Writer: Kaare Andrews
Artists: Kaare Andrews with Jose Villarrubia
Publisher: Marvel Comics
Spider-Man: Reign has been an interesting mini-series so far, making use of Spider-Man's supporting cast and history in a fairly original way and mixing its tale of an aged Spidey's re-emergence with some pertinent subplots which question the acceptable boundaries of government control and explore the potential power of the individual in society. Yes, it wears its Dark Knight Returns influences on its sleeve, but this issue marks more of a departure from the Miller imitation of the first couple of instalments, suggesting that writer and artist Kaare Andrews has a slightly different kind of finale in mind for his pet project.
Opening where last issue left off, Peter is thrust into his family graveyard by the mechanical arms of the dead Doctor Octopus, allowing Andrews to develop the story threads which relate to the absent Mary Jane a little more fully. The flashback to her death is touching and perfectly in-character for both Peter and MJ, and the low-key storytelling techniques employed by Andrews show a measured restraint which actually allows the moment to feel far more powerful than it could have been if the writer had chosen to play it up in a grand, operatic and more overtly sentimental manner. However, the explanation that Andrews provides for the cause of MJ's death doesn't show the same subtlety, as the implication that MJ was killed as a result of her contact with Peter's radioactive semen is followed up by a more blatant description of how his fluids crawled up inside her body: "Like a Spider... laying a thousand eggs of cancer." It's a little too graphic and repulsive to feel like a smooth fit with the wistful tone of this section of the book, and ultimately overplays an otherwise interesting idea. Still, Andrews' art really manages to sell the feelings of regret and bitterness that plague Peter, and his sometimes grotesque visuals (especially when depicting the animated yet dead bodies of MJ and Doc Ock) create a distinctive, creepy tone for this sequence.
I'm also somewhat ambivalent about the revelation that Venom is behind the activities of the "Reign" government of Andrew's dystopian future New York. On one hand, it's a way to incorporate another significant player in the Spider-Man mythos into the story, and the use of the symbiote as a dark reflection of Spidey is an interesting way to symbolise the conflict between Spider-Man's ideals and the mindset of the world he now inhabits. On the other hand, it undermines the anti-authoritarian stance of the reborn Spider-Man, reducing Peter's struggle against a totalitarian society that has lost its way to a more simple battle between super-hero and super-villain. It's as though Andrews lost faith in his message half-way through and decided that he'd rather have the forces of the Reign be driven by the comic-book villainy of Venom than by more realistically corrupt and selfish politicians, even though it weakens one of the more challenging aspects of the story to do so. If Andrews really wanted to pay homage to DKR, it would have been nice to show the same courage that Frank Miller had to give his hero a more ambiguous and revolutionary spirit, rather than allowing his main players to fall into easy hero and villain roles for their climactic showdown in the final issue. One element that does work well, however, is Andrews' use of J. Jonah Jameson's anarchic group of rebellious street children, who finally develop into a positive fighting force towards the end of this issue. I'm looking forward to seeing how they play into the big confrontation next issue, and the idea of them literally ringing the changes with their use of a church bell to fight the Venom symbiote is a fun metaphor.

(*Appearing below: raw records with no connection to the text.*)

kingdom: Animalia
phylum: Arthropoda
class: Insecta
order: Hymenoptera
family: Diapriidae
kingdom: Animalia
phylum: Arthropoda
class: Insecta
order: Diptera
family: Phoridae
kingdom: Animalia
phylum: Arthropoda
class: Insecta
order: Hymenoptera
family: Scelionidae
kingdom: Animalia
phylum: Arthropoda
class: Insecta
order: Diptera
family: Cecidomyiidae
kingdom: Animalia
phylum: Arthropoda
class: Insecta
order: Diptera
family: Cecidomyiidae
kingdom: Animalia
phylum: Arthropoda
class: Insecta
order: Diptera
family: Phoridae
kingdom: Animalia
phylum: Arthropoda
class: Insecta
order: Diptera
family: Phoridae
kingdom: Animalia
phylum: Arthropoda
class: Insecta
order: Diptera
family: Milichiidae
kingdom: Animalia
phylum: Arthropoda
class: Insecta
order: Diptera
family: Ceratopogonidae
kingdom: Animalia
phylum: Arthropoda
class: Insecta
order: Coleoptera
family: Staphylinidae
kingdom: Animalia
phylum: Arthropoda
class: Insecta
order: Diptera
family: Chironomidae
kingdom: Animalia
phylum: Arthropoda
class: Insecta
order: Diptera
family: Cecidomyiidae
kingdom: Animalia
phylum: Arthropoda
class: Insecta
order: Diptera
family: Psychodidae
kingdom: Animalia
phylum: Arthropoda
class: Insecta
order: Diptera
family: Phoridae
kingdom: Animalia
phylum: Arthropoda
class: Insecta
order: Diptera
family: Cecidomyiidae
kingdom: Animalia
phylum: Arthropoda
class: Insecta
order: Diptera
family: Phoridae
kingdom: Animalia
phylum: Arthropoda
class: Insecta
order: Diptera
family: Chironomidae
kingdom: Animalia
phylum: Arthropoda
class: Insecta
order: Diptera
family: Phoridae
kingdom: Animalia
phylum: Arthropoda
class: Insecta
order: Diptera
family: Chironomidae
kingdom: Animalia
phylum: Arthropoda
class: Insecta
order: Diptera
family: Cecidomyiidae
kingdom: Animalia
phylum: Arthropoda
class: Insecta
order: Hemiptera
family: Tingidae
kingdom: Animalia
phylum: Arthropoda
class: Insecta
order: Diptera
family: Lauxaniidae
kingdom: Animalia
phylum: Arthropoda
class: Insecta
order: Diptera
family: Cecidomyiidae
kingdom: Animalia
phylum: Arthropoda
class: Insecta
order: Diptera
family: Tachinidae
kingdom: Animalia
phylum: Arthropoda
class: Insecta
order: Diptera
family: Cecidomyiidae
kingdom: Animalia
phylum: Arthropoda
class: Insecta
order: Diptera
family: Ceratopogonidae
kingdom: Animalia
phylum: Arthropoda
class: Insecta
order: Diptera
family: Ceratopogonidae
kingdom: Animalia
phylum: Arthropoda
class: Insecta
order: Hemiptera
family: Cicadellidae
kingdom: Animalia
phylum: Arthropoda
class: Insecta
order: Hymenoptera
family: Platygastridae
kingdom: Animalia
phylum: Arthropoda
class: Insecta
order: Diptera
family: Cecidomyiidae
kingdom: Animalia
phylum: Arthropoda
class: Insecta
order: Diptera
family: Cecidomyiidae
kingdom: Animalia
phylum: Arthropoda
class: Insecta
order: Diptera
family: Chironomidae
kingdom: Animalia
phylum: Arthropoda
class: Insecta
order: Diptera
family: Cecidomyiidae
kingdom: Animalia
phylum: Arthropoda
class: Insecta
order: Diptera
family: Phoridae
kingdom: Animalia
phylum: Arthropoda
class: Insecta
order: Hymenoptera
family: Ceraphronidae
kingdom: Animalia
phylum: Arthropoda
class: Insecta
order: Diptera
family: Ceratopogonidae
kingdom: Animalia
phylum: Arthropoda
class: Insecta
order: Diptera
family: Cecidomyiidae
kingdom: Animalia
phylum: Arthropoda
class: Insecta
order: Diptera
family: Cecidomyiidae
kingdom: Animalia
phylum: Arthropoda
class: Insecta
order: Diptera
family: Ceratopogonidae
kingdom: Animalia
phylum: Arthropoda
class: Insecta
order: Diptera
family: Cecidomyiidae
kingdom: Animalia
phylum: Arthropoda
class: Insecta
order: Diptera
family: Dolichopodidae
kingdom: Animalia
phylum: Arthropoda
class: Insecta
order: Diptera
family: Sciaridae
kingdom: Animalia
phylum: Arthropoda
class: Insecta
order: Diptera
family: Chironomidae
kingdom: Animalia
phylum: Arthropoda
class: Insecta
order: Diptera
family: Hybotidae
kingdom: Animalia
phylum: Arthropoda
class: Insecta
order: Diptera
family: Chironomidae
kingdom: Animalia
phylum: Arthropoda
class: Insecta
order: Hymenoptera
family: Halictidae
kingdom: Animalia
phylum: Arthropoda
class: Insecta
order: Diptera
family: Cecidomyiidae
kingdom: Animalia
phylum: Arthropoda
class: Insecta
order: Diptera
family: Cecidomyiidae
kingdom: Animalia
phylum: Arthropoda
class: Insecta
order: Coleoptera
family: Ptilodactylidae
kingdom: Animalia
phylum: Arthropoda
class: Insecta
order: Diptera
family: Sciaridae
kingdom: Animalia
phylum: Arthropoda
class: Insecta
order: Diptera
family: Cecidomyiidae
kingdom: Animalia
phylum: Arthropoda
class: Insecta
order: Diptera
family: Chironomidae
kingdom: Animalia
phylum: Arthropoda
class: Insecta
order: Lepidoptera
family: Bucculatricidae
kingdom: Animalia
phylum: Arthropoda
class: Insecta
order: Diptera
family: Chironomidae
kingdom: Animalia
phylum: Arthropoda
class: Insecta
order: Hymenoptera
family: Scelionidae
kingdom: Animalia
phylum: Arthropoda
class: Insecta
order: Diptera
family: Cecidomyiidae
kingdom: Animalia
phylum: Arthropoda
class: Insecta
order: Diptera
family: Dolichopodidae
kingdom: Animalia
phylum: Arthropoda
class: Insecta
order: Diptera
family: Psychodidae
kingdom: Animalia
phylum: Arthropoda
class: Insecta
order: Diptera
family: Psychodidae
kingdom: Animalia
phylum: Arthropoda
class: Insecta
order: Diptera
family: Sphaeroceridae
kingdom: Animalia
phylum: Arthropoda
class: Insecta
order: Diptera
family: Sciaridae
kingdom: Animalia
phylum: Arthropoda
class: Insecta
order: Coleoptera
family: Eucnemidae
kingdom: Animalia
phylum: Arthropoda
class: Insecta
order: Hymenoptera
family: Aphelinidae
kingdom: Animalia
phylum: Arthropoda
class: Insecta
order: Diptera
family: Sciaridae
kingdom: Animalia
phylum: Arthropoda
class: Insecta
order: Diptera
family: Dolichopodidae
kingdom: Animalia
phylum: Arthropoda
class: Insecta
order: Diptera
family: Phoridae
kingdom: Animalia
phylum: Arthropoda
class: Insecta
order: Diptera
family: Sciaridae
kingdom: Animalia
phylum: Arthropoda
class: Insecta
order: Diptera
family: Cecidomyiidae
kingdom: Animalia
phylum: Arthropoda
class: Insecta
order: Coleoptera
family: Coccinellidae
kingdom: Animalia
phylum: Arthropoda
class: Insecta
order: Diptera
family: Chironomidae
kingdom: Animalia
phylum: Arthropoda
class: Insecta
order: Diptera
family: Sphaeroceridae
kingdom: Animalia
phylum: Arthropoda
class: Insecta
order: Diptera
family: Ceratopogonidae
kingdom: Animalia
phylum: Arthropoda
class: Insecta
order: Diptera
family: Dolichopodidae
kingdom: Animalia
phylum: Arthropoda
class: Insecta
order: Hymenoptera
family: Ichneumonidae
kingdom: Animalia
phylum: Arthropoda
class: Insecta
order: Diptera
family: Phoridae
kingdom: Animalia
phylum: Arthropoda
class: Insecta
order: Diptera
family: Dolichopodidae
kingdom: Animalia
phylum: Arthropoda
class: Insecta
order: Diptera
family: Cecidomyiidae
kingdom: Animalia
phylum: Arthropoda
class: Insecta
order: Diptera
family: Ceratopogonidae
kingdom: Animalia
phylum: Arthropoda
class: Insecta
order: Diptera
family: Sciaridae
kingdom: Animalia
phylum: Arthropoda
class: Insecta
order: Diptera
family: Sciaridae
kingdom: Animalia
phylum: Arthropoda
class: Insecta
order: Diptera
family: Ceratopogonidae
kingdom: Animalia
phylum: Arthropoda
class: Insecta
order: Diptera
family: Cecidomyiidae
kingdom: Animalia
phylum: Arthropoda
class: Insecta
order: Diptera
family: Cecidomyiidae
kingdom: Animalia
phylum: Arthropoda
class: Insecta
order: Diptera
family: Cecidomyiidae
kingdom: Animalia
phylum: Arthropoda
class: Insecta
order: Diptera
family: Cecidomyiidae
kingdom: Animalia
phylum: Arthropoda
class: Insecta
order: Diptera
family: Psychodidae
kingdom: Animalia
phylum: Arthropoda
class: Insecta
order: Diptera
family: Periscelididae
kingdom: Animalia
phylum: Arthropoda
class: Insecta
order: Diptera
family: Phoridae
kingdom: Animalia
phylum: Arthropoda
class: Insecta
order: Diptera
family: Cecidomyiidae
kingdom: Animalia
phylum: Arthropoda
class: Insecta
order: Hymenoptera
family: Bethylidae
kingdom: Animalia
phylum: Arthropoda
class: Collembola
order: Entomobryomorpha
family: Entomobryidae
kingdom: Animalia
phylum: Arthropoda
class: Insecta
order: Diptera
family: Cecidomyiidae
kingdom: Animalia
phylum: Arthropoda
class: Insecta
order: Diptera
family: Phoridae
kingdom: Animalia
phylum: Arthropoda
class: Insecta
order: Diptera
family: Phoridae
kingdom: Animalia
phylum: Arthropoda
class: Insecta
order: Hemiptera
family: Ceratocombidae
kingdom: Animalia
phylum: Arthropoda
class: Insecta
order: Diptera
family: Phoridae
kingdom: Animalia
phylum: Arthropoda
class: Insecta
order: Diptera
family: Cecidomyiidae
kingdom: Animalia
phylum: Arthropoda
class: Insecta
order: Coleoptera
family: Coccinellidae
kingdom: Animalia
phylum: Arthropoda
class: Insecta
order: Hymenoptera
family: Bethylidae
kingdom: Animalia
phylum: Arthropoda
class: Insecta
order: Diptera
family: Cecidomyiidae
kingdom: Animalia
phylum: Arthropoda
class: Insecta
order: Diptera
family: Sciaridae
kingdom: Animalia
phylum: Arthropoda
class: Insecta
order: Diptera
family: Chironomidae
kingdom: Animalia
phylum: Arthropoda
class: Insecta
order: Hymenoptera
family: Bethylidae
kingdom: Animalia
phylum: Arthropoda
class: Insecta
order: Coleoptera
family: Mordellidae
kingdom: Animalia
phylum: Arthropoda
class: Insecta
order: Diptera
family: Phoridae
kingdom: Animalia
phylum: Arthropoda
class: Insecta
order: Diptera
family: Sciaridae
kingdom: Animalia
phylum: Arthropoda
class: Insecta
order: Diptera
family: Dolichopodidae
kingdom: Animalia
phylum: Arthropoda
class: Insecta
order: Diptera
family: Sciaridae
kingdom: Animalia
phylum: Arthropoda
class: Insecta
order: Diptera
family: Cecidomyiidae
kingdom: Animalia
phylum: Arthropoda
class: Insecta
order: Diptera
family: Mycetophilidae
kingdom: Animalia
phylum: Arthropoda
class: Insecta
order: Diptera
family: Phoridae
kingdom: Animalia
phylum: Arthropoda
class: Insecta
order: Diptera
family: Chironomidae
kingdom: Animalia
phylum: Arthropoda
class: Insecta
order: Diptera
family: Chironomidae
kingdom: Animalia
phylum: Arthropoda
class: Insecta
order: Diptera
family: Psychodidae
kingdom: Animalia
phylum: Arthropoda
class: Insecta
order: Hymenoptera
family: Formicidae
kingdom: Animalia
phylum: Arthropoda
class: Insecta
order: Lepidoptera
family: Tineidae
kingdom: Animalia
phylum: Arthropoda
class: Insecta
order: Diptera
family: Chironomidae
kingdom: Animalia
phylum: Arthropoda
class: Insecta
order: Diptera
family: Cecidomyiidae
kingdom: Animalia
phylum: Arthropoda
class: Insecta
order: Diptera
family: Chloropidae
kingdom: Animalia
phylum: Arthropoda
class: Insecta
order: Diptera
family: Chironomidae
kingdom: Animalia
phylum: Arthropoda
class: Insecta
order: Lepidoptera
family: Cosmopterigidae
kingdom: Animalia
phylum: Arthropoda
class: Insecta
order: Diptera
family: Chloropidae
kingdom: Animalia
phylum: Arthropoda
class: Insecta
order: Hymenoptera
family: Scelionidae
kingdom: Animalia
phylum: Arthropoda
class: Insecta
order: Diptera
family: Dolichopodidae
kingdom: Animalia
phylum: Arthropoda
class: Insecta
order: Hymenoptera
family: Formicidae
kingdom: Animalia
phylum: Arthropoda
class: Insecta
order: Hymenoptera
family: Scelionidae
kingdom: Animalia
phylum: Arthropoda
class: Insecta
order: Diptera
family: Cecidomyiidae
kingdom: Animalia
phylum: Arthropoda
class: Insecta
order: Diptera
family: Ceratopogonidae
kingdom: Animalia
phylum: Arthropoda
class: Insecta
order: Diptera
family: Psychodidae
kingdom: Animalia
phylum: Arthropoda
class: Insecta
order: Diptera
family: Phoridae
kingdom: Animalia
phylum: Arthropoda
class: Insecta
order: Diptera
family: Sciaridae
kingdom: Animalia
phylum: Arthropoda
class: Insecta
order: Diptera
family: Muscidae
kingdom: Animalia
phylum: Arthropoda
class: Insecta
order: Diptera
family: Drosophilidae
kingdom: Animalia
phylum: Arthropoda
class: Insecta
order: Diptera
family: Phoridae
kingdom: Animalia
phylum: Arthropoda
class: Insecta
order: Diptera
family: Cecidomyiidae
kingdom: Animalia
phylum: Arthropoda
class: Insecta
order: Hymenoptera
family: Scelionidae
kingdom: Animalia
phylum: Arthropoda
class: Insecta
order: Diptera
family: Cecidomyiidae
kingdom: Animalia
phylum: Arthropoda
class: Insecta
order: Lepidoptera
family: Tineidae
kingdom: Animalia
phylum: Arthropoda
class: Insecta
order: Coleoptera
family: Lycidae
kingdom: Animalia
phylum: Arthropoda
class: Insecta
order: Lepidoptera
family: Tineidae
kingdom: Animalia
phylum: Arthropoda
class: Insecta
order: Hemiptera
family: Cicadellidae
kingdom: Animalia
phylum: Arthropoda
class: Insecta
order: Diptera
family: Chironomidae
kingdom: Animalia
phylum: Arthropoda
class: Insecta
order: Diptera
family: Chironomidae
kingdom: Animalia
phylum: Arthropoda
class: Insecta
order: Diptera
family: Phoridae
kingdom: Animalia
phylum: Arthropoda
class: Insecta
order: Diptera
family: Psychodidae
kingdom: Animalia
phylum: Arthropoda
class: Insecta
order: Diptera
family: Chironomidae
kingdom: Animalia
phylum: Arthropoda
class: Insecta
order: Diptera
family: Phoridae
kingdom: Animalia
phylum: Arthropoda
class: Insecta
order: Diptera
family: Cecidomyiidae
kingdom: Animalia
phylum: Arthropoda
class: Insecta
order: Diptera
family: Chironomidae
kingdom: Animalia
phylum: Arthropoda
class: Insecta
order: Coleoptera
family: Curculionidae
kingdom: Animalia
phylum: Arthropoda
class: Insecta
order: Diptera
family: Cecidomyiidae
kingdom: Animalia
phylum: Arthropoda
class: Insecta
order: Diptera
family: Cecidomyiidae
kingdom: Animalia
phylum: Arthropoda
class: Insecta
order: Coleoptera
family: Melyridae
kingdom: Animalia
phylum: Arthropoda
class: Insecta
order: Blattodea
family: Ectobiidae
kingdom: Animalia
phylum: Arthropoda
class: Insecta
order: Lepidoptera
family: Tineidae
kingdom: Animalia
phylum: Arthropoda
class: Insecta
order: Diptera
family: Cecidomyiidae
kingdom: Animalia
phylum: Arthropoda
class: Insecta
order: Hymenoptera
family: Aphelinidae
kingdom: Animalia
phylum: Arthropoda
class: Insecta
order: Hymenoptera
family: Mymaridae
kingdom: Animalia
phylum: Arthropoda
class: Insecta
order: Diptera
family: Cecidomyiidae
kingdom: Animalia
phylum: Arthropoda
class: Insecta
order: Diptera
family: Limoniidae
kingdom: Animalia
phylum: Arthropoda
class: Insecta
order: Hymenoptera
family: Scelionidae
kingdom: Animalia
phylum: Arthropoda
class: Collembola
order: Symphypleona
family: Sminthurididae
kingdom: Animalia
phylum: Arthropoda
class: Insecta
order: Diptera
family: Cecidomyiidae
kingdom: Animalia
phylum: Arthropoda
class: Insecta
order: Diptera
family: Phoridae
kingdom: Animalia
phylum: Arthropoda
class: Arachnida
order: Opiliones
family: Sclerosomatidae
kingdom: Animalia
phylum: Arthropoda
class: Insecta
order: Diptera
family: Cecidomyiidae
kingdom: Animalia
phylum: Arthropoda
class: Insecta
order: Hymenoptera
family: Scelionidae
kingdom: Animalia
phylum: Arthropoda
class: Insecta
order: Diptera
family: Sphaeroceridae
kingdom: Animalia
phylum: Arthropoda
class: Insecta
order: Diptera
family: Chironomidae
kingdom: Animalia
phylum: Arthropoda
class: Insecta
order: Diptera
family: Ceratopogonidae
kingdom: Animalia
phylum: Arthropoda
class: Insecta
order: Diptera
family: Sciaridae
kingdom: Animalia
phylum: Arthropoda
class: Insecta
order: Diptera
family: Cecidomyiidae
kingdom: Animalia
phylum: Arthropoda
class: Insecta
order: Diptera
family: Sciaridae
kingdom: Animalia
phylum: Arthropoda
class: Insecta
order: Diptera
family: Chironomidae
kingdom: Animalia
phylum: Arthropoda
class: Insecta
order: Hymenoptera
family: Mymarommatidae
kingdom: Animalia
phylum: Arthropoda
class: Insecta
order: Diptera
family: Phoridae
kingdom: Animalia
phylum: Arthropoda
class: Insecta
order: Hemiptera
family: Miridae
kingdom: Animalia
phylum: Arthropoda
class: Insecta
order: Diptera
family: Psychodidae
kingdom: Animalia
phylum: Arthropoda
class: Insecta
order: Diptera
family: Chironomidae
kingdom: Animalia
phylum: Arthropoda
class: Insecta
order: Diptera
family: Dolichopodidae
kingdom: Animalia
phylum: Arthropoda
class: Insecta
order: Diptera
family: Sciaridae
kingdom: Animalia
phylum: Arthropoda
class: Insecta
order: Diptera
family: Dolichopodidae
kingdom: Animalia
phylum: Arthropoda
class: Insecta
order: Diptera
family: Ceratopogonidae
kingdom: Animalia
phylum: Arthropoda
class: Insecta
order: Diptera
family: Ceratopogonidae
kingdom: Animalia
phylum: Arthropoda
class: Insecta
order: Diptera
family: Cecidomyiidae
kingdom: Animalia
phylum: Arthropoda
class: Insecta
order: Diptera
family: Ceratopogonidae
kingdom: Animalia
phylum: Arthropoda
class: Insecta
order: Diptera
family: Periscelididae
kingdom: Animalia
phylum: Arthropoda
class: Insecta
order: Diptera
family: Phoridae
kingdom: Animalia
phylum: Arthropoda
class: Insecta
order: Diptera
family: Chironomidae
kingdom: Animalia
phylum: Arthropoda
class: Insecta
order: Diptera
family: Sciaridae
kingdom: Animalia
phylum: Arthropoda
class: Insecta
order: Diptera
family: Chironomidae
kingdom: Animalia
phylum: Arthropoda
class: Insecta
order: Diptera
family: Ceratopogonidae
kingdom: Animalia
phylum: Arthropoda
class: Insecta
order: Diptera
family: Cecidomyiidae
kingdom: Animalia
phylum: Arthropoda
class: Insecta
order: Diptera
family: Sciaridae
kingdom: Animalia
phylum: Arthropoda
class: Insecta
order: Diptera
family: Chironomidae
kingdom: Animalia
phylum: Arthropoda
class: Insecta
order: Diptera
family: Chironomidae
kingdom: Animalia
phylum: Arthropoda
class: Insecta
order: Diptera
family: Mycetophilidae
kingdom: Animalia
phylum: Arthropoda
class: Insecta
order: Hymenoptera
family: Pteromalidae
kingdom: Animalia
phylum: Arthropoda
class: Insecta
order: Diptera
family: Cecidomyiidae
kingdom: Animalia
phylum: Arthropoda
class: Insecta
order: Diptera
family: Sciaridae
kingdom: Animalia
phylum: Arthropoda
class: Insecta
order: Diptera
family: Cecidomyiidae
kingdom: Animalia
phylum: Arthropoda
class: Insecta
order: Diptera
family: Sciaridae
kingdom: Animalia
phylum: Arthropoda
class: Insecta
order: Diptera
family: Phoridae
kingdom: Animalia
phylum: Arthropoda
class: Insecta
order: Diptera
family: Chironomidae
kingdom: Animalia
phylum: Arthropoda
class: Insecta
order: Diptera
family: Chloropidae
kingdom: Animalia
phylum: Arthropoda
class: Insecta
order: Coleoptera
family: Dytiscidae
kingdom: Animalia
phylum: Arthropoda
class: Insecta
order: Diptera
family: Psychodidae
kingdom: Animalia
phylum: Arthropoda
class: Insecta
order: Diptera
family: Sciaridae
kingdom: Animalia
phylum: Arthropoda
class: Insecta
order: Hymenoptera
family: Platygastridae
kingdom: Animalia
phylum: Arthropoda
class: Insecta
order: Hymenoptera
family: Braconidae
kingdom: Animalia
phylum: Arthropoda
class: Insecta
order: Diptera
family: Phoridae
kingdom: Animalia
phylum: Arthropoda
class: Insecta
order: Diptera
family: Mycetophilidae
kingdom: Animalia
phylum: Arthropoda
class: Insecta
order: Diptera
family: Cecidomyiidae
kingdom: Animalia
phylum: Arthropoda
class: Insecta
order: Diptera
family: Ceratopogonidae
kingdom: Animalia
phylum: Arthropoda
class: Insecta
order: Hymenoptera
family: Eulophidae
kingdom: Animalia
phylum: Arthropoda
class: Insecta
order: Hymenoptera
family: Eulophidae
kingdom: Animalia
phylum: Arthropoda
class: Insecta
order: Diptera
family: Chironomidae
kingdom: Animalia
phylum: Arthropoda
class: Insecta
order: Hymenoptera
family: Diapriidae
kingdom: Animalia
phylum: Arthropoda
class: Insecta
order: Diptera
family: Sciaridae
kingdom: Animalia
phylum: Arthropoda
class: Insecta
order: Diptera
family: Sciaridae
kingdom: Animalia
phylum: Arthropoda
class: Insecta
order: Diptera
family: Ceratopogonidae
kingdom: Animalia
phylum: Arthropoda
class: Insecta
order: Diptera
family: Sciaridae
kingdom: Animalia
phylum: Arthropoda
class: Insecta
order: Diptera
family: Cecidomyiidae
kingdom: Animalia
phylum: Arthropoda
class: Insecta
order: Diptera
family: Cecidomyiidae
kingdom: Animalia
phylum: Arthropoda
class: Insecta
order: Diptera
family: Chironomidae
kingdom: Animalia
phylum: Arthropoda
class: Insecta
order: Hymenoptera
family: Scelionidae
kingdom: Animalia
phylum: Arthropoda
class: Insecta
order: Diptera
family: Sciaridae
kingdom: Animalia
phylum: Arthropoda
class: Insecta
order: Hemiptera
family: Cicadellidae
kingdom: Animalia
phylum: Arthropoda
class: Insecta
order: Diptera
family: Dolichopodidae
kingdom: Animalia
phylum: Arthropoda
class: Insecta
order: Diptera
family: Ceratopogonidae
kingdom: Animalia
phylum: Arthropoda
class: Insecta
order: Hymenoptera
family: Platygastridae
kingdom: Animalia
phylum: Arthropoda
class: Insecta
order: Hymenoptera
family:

There's a lot to like about Reign: I'm a big fan of Andrews' art, and I'm consistently staggered by his impressive ability to distinguish each new project with a markedly different style, matching his story ideas perfectly with the darkness of his images here and capturing the emotional content of the story well through his expressive characters. I'm also still enjoying his application of Miller's Dark Knight Returns template to the lighter character of Spider-Man, as it's quite an unusual approach for the character, and the elements which are "inspired" by Miller's highly influential work are becoming less jarring and distracting with each new issue. However, it's quite late in the day for Reign to have only just started to assert its own identity, and there's a real danger that the book has left itself too little time to make good on the promise of the concept. That said, I can't deny feeling a small thrill from Spidey pulling on his old red-and-blues at the end of this issue, and if Andrews can pull off a conclusion which is strong enough to justify these three issues of gradual build-up, then Spider-Man: Reign could still go down as one of the most original and successful Spider-Man projects for quite a few years.